Bilge Ekinci

Divan Şiirinden Seçmeler


Скачать книгу

ion>

      Ahmet Paşa

1

      Gül istedim diken oldu yerim ne çâre kılam

      Meğer libâs-i hayâtımı pâre pâre kılam

      N’olaydı sihr bileydim ki hicre doymak için

      Yüreğimi yüreğin gibi seng-i hâre kılam

      Eğer sitâreye hükm olsa vaslın ey mehrû

      Yaşımla rûz u şeb âfâkı pür-sitâre kılam

      Dedim ki yâre kulum dedi bu sözü diyenin

      Kesem kalem gibi bâşın dilin de pâre kılam

      Dedim teveccüh edip öldür Ahmed’i dedi kim

      Bu kâr-ı hayra ne lâzım ki istihâre kılam

2

      Sernâme-i mahabbeti cânâne yazmışım

      Hasret risâlesin varak-ı câne yazmışım

      Nâlişlerini derd ile bîçâre bülbülün

      Bâd-ı sabâ eliyle gülistâne yazmışım

      Zülfün hikâyesini gönülde misâl edip

      Gam kıssasını levh-ı perîşâne yazmışım

      Resmetmişim gözümde hayâlini gûyiyâ

      Nakş ü nigârı sâgar-ı mercâne yazmışım

      Tâb-ı ruhunla sûzunu yazarken Ahmed’in

      Şevkinden odlara tutuşup yane yazmışım

      Ahmet Paşa

1

      Gül istedim, yerim diken oldu. Ne yapayım, hayatımı, dikenlere takılıp yırtılan bir elbise gibi parça parça etmekten başka çare yok.

      Ah, ne olurdu, büyü bilseydim de, ayrılığa dayanabilmek için yüreğimi senin yüreğin gibi mermer taş yapsaydım!

      Ey ay yüzlü! Eğer sana kavuşmak yıldızların tesiriyle olursa, gece gündüz ağlayarak ufukları gözyaşımın yıldızlarıyla doldurayım.

      Sevgilime: “Ben senin kulunum.” dedim; bana: “Bu sözü söyleyenin kalem gibi başını keser, dilini de parçalarım.” dedi.

      O hâlde: “Lütfederek Ahmed’i öldür.” dedim; “Bu hayırlı iş için tereddüt etmeme ne lüzum var!” cevabını verdi.

2

      Sevgilime büyük bir aşk mektubu yazdım; hasret duygularını ruhumun sahifelerine geçirerek ona gönderilecek bir kitap meydana getirdim.

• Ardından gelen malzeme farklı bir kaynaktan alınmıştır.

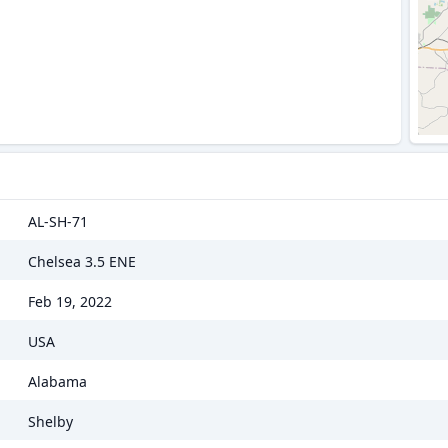
AL-SH-71
Chelsea 3.5 ENE
Feb 19, 2022
USA
Alabama
Shelby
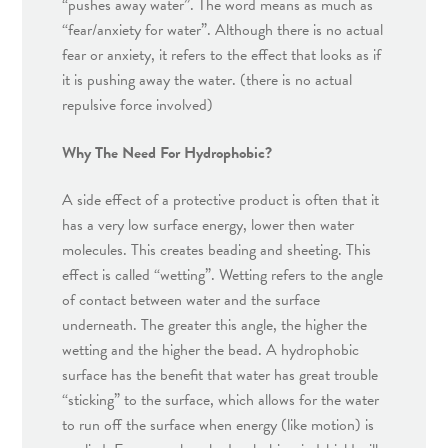
“pushes away water”. The word means as much as
“fear/anxiety for water”. Although there is no actual
fear or anxiety, it refers to the effect that looks as if
it is pushing away the water. (there is no actual
repulsive force involved)
Why The Need For Hydrophobic?
A side effect of a protective product is often that it
has a very low surface energy, lower then water
molecules. This creates beading and sheeting. This
effect is called “wetting”. Wetting refers to the angle
of contact between water and the surface
underneath. The greater this angle, the higher the
wetting and the higher the bead. A hydrophobic
surface has the benefit that water has great trouble
“sticking” to the surface, which allows for the water
to run off the surface when energy (like motion) is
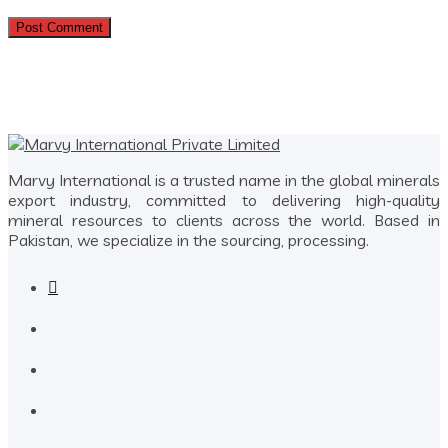
Marvy International is a trusted name in the global minerals
export industry, committed to delivering high-quality
mineral resources to clients across the world. Based in
Pakistan, we specialize in the sourcing, processing.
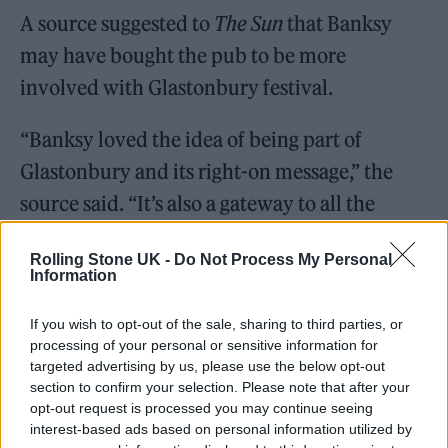
A source suggested to
The Sun
that Banksy
may have bought the pub to be more
involved with Glastonbury festival.
“Banksy loved the idea of being part of
Glastonbury and its right-on message,” the
source said. “It’s also a gateway to all the
music superstars who attend. He has put a
Rolling Stone UK -
Do Not Process My Personal
decent chunk of money in.”
Information
If you wish to opt-out of the sale, sharing to third parties, or
processing of your personal or sensitive information for
targeted advertising by us, please use the below opt-out
section to confirm your selection. Please note that after your
opt-out request is processed you may continue seeing
interest-based ads based on personal information utilized by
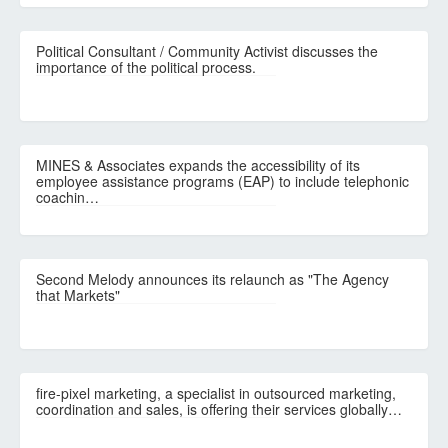
Political Consultant / Community Activist discusses the
importance of the political process.
MINES & Associates expands the accessibility of its
employee assistance programs (EAP) to include telephonic
coachin…
Second Melody announces its relaunch as "The Agency
that Markets"
fire-pixel marketing, a specialist in outsourced marketing,
coordination and sales, is offering their services globally…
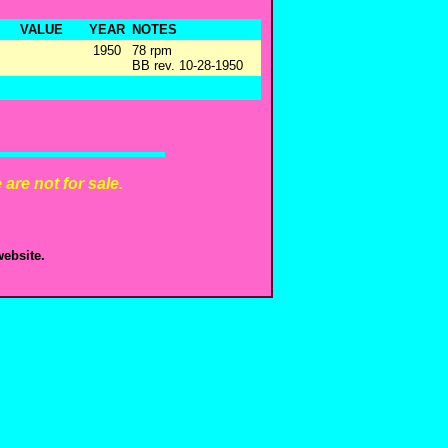
VALUE
YEAR
NOTES
1950
78 rpm
BB rev. 10-28-1950
are not for sale.
ebsite.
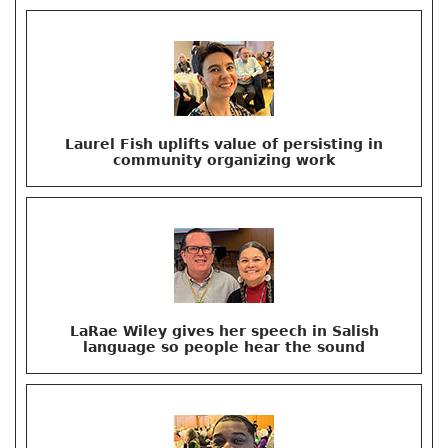
Laurel Fish uplifts value of persisting in
community organizing work
LaRae Wiley gives her speech in Salish
language so people hear the sound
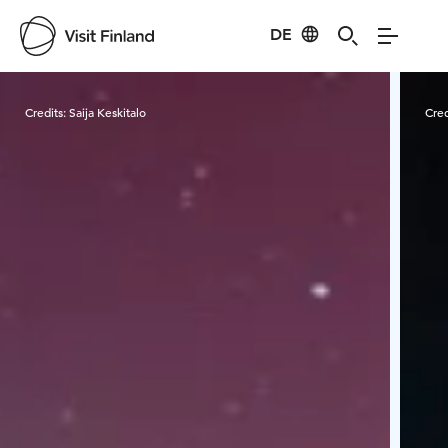
DE
Visit Finland
Credits:
Saija Keskitalo
Cred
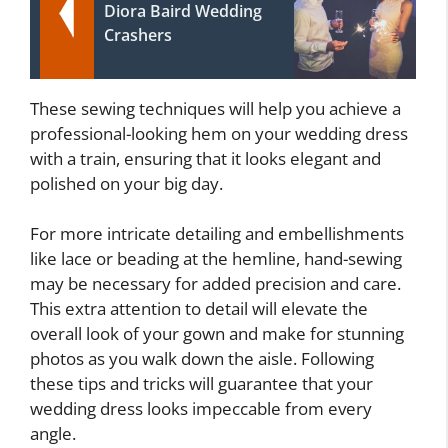
Diora Baird Wedding
Crashers
These sewing techniques will help you achieve a
professional-looking hem on your wedding dress
with a train, ensuring that it looks elegant and
polished on your big day.
For more intricate detailing and embellishments
like lace or beading at the hemline, hand-sewing
may be necessary for added precision and care.
This extra attention to detail will elevate the
overall look of your gown and make for stunning
photos as you walk down the aisle. Following
these tips and tricks will guarantee that your
wedding dress looks impeccable from every
angle.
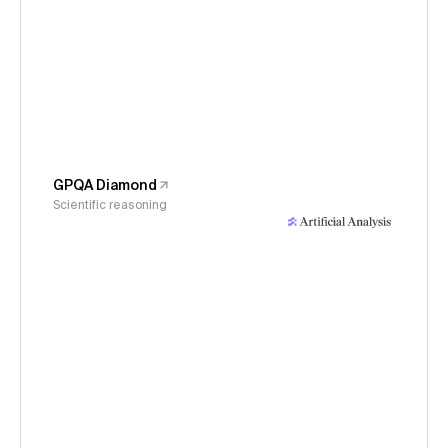
GPQA Diamond
Scientific reasoning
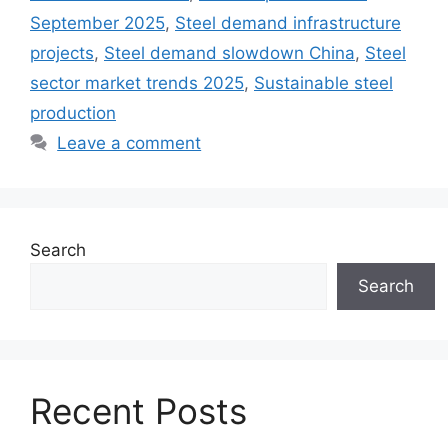
September 2025
,
Steel demand infrastructure
projects
,
Steel demand slowdown China
,
Steel
sector market trends 2025
,
Sustainable steel
production
Leave a comment
Search
Search
Recent Posts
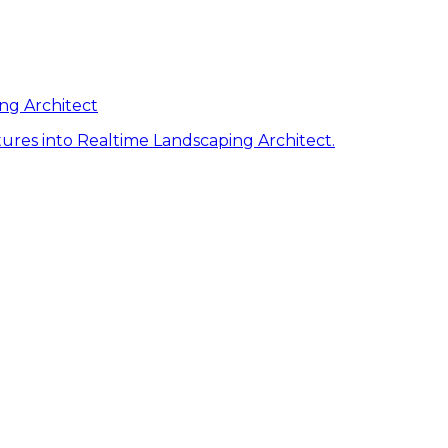
ng Architect
ures into Realtime Landscaping Architect.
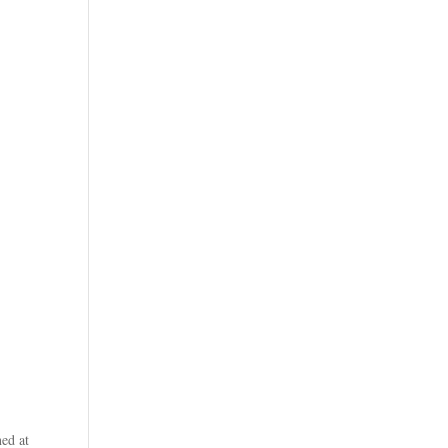
ed at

      Zavallı bülbülün dert ile inleyişlerini meltem vasıtasıyla gül bahçesine yazmış oldum.

      Ey sevgili, saçlarının gönlümdeki macerasını örnek tutarak gam hikâyesini perişan kâğıt üzerine yazdım.

      Hayalini gözüme öyle işlemişim ki sanki mercandan bir kadeh üzerine nakışlar yapmışım.

      Yanağının kalbime verdiği ateşle Ahmed’in yanıklığını yazarken heyecandan alevlenerek neredeyse yanıverecektim.

      Şehzade Cem

1

      Ol dem kanı ki Kâ’be-i kûyun mekân idi

      Ârâmgâhı gönlümün ol âsitân idi

      Ol dem kanı ki sebzelerin tâze tutmağa

      Ol gülistânda yaşlarım âb-ı revân idi

      Ol dem kanı ki sâye-i perr-i hümâ gibi

      Zıll-i zalîl-i gerd-i rehin sâyebân idi

      Ol dem kanı ki mürg-i dile âsitânının

      Her kûşe-i müşerrefi bir âsumân idi

      Ol dem kani kı mesken idi eşiğin Cem’e

      Hayfâ ki geçti bilmedik ol hoş zamân idi

2

      Taşlarla döğünüp yürür âb-ı revânı gör

      Rahm eyledi bu hâlime kevn ü mekânı gör

      Dağlar başında ebr-i felek ağlayıp gider

      Yanınca ra’din ettiği ah ü figânı gör

      Çâk eyledi yakasını derd ile subhgâh

      Çarhın şafak yerine ya döktüğü kanı gör

      Deryalar acıyıp göğe boyadı câmesin

      Toprak döşendi ruy-ı zemîn ü zamanı gör

      Ey kimsesiz soran beri gel hisse-i gam al

      Sen dahi bir nedir feleğin armağanı gör

      İslâm içinde naz ü naîmi götürmiyen

      Küffâr içinde cebr ile şimdi duranı gör

      Şehzade Cem

1

      Hani o zamanlar ki senin bana Kâbe gibi görünen köyünde bulunuyordum; gönlümün dinlenme yeri o yüksek makamdı.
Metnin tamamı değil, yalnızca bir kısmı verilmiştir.